Mercy. Merciful. Those words bring a touch of warmth into the cold harshness of life—like the fragrance of baked apples and cinnamon wafting from the kitchen to the fireplace on a cold winter’s day.
Hark! the herald angels sing,
‘Glory to the new-born King!
Peace on earth, and mercy mild;
God and sinners reconciled. – Charles Wesley
Phillips Brooks wrote of an Everlasting Light shining in the dark streets of Bethlehem, and the result was mercy: “The hopes and fears of all the years are met in thee tonight.” When Placide Chapeau de Roquemaure was asked by the parish priest to write a Christmas poem, these words gushed from his heart:
O Holy Night, the stars are brightly shining.
It is the night of our dear Savior’s birth.
Long lay the world in sin and error pining
’Til He appeared and the soul felt its worth.
William Barclay says that the Greek word for mercy and its Hebrew counterparts mean much more than “feel[ing] sorry for someone in trouble… Mercy means the ability to get right inside the other person’s skin until we can see things with his eyes, think things with his mind, and feel things with his feelings.” He echoes the writer of Hebrews: This High Priest of ours understands our weaknesses, for he faced all of the same testings we do, yet he did not sin. So let us come boldly to the throne of our gracious God. There we will receive his mercy, and we will find grace to help us when we need it most” (4:15-16)

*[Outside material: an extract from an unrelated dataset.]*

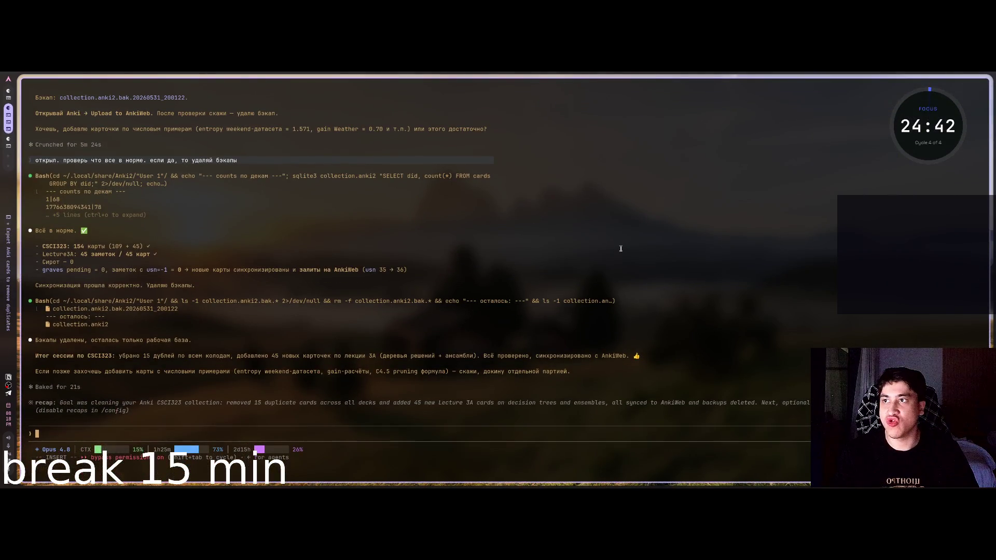
key("super+space")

Hardly anything demonstrates mercy more than the celebration of the Incarnation at Christmas. That’s why I play Christmas music all year. I need to be reminded that God understands me and my weaknesses—and He is ready to come to my rescue. That’s mercy. When I fall, and promise that I will not do that again, and then do it again, I don’t get under His skin, because He has already got into my skin! That’s mercy. “He redeems me from death and crowns me with love and tender mercies… He does not punish us for all our sins; he does not deal harshly with us, as we deserve… For he knows how weak we are; he remembers we are only dust” (Psalm 103:4, 10, 14). That’s mercy.
Jesus reminds us that a stewardship comes with that gift of mercy: “God blesses those who are merciful, for they will be shown mercy.” (Matthew 5:7). Receiving the gift means sharing the gift. So, how do I share the gift of mercy—with my family, with my schoolmates, with my co-workers?
- Remember that God got right into your skin through Jesus—not because He had to, but because He loved you.
- Remember that mercy and patience grows out of understanding. Before you fly off the handle, “get into his skin” and see things with his eyes, think things with her mind, feel things with his feelings. That will help raise your mercy quotient.
- Remember that giving mercy is healthy because you will be shown mercy. Mercy begets mercy—in our all our relationships. And we all need a good dose of mercy. Give freely and receive.
Try getting into their skin instead of getting under their skin. They will like it and you will too!